:: About this exercise ::
Look through the records below for the line with "right wrist: (75, 207)" and the line with "left knee: (296, 339)", then return those lines and all lines between, exactly.

--- Records for the exercise ---

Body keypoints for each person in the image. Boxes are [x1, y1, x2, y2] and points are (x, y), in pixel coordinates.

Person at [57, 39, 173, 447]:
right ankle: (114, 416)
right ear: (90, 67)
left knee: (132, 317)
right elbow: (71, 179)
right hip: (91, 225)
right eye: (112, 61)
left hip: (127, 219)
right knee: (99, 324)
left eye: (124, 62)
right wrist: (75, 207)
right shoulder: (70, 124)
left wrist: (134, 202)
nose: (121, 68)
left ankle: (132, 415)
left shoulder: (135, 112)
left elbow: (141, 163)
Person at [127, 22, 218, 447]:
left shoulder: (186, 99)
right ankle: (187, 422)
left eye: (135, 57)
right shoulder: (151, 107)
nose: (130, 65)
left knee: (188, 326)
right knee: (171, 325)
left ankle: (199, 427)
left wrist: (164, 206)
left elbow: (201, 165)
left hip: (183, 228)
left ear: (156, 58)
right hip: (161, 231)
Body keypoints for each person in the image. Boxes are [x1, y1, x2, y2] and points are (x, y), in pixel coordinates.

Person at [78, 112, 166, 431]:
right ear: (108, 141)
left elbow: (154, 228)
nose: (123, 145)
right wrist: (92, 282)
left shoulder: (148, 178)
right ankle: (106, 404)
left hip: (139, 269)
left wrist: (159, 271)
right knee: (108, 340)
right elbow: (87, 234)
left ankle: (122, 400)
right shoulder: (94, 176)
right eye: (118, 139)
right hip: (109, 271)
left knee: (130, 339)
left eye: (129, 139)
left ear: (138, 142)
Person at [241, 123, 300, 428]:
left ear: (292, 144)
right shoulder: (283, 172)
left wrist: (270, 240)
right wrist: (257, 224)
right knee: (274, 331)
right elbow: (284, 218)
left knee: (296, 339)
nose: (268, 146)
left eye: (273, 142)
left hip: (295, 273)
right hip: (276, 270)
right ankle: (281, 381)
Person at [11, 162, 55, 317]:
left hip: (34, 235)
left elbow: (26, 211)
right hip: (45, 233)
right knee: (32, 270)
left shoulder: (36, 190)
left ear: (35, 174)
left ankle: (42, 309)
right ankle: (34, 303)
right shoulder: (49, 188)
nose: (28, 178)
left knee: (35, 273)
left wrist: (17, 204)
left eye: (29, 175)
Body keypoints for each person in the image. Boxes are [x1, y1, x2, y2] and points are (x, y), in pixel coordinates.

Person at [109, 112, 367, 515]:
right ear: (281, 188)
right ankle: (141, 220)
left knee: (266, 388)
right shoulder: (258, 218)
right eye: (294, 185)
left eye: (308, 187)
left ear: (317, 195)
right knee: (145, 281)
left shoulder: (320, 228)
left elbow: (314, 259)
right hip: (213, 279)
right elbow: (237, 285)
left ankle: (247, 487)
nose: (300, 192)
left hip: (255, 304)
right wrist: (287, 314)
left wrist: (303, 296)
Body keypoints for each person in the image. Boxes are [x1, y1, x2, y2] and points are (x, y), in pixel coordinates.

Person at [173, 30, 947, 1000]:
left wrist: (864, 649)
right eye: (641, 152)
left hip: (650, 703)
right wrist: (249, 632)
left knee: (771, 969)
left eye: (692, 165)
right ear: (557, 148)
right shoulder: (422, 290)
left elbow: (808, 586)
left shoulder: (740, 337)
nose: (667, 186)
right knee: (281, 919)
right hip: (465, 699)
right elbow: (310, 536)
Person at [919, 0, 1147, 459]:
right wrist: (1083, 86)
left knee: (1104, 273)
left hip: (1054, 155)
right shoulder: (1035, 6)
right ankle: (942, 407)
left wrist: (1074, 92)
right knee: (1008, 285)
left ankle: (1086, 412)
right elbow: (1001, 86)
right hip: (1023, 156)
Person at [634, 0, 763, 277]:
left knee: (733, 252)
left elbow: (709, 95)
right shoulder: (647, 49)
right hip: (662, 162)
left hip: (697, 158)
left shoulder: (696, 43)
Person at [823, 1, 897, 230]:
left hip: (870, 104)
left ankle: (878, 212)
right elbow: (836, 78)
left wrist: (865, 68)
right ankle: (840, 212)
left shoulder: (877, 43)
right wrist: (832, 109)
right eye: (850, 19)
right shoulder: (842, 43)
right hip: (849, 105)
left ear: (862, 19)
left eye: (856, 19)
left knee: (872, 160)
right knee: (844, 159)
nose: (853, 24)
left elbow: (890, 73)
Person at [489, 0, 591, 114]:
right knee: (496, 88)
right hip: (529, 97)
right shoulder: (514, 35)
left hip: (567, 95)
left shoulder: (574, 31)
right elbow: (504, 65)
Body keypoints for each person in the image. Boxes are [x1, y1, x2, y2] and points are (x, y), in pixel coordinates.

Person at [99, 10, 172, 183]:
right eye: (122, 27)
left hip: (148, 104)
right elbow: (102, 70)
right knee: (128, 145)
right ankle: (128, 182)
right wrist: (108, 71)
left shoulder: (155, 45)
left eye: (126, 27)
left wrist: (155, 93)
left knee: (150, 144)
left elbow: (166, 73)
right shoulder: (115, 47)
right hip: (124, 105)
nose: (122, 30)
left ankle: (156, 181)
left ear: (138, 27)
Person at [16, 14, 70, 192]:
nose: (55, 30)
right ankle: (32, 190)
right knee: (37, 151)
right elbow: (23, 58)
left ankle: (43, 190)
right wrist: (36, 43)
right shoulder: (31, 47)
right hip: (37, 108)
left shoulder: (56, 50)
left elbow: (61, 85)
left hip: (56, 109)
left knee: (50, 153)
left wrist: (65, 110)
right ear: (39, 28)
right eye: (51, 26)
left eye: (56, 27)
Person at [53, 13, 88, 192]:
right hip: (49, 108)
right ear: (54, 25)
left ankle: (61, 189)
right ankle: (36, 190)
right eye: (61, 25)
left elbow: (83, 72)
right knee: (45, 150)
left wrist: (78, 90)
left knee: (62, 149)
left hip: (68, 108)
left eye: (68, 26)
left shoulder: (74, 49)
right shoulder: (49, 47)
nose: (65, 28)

---

:: Written reply ::
right wrist: (75, 207)
right shoulder: (70, 124)
left wrist: (134, 202)
nose: (121, 68)
left ankle: (132, 415)
left shoulder: (135, 112)
left elbow: (141, 163)
Person at [127, 22, 218, 447]:
left shoulder: (186, 99)
right ankle: (187, 422)
left eye: (135, 57)
right shoulder: (151, 107)
nose: (130, 65)
left knee: (188, 326)
right knee: (171, 325)
left ankle: (199, 427)
left wrist: (164, 206)
left elbow: (201, 165)
left hip: (183, 228)
left ear: (156, 58)
right hip: (161, 231)
Body keypoints for each person in the image. Boxes are [x1, y1, x2, y2] and points are (x, y), in pixel coordinates.

Person at [78, 112, 166, 431]:
right ear: (108, 141)
left elbow: (154, 228)
nose: (123, 145)
right wrist: (92, 282)
left shoulder: (148, 178)
right ankle: (106, 404)
left hip: (139, 269)
left wrist: (159, 271)
right knee: (108, 340)
right elbow: (87, 234)
left ankle: (122, 400)
right shoulder: (94, 176)
right eye: (118, 139)
right hip: (109, 271)
left knee: (130, 339)
left eye: (129, 139)
left ear: (138, 142)
Person at [241, 123, 300, 428]:
left ear: (292, 144)
right shoulder: (283, 172)
left wrist: (270, 240)
right wrist: (257, 224)
right knee: (274, 331)
right elbow: (284, 218)
left knee: (296, 339)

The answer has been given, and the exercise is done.